There is something new to see on the campus. Two things, really — history lessons in white and black. A year and a half after a spring punctuated with the protests that students of color were not whole students of Carolina and the demand that everybody else face up to it — the University has set out in words and pictures an accounting of the regrettable events and turbulent politics that defined race relations in North Carolina in the 19th and early 20th centuries.

(UNC photo by Jon Gardiner '98)

(UNC photo by Jon Gardiner ’98)

The setting is Carolina Hall, nee Saunders, after the Civil War soldier, historian and statesman. Some still doubt William Saunders really was the state’s leader of the Ku Klux Klan, but there is no question that the UNC trustees cited that line on his resume when they conferred the honor in 1922. That, the trustees of 2015 said, justified an unprecedented removal of his name, replaced with the generic.

As part of a promise from South Building to the students to publicly confront the University’s racial history, a seven-panel exhibit opened in the Carolina Hall front lobby in mid-November.

It takes up where the war over the subjugation of African-Americans ends, setting off a long period of turmoil, as an alliance of blacks, American Indians and some whites battled in the name of Fusionism for inclusiveness against white supremacists. By 1868, a victorious Republican Party rode in on a mandate for a statewide public school system and a new constitutional right of every man to vote.

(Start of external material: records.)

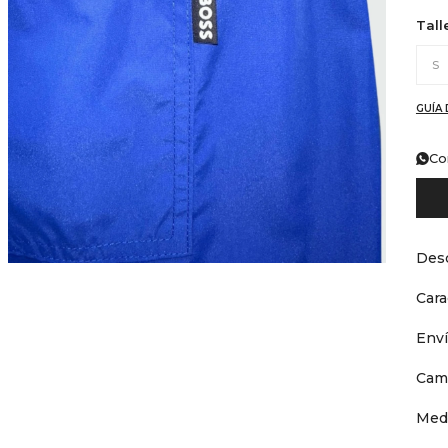
Tall
S
GUÍA 
Co
Desc
Cara
Env
Cam
Med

Supremacists organized around the Democratic Party answered with terror in the form of Klan violence, voting fraud and the country’s only coup d’etat in Wilmington in 1898.

The story is told from the points of view of segregationists and those, including black leaders, who defied them. One of the former, Gov. Charles Brantley Aycock (class of 1880) — who may have escaped Saunders’ fate when the trustees imposed a moratorium on further name changes — gets his due as a champion of schooling but an avowed campaigner for the disenfranchisement of blacks. (Aycock’s name is on a UNC dorm; other universities have removed his name from their buildings.)

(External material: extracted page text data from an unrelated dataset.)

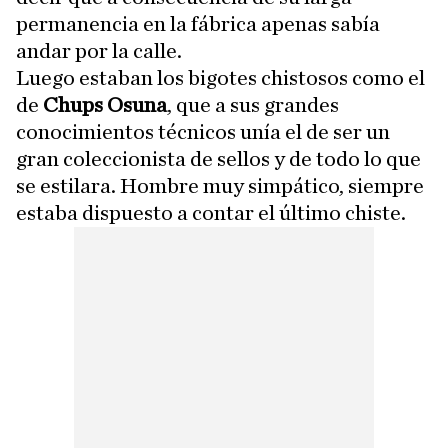
permanencia en la fábrica apenas sabía
andar por la calle.
Luego estaban los bigotes chistosos como el
de
Chups Osuna
, que a sus grandes
conocimientos técnicos unía el de ser un
gran coleccionista de sellos y de todo lo que
se estilara. Hombre muy simpático, siempre
estaba dispuesto a contar el último chiste.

The exhibit traces the beginnings of the Jim Crow era of institutionalized racial segregation, then jumps ahead to the state’s official mea culpa for slavery in 2007 and the efforts of the modern-day students to shine lights on the events.

The last panel is laid over a photo of men removing the name Saunders Hall. It includes a nod to the students’ unsuccessful effort to have the building renamed for author and civil rights activist Zora Neale Hurston, who secretly attended a class at Carolina in 1940, long before blacks were allowed admission.

The task force that created the exhibit will turn its attention to concepts for public displays in McCorkle Place, where the Confederate statue Silent Sam stands guard nearby the Unsung Founders memorial; both are controversial — Silent Sam for existing, and the Unsung Founders memorial for seemingly minimizing the people and their effort it was designed to recognize. The University also is working on an inventory of buildings and monuments on the campus that have racial significance and on an online student orientation program on racial history.

 

The entire exhibit, which measures about 20 feet long and about five feet tall in the Carolina Hall lobby, can be viewed online at bit.ly/carolina-hall-exhibit.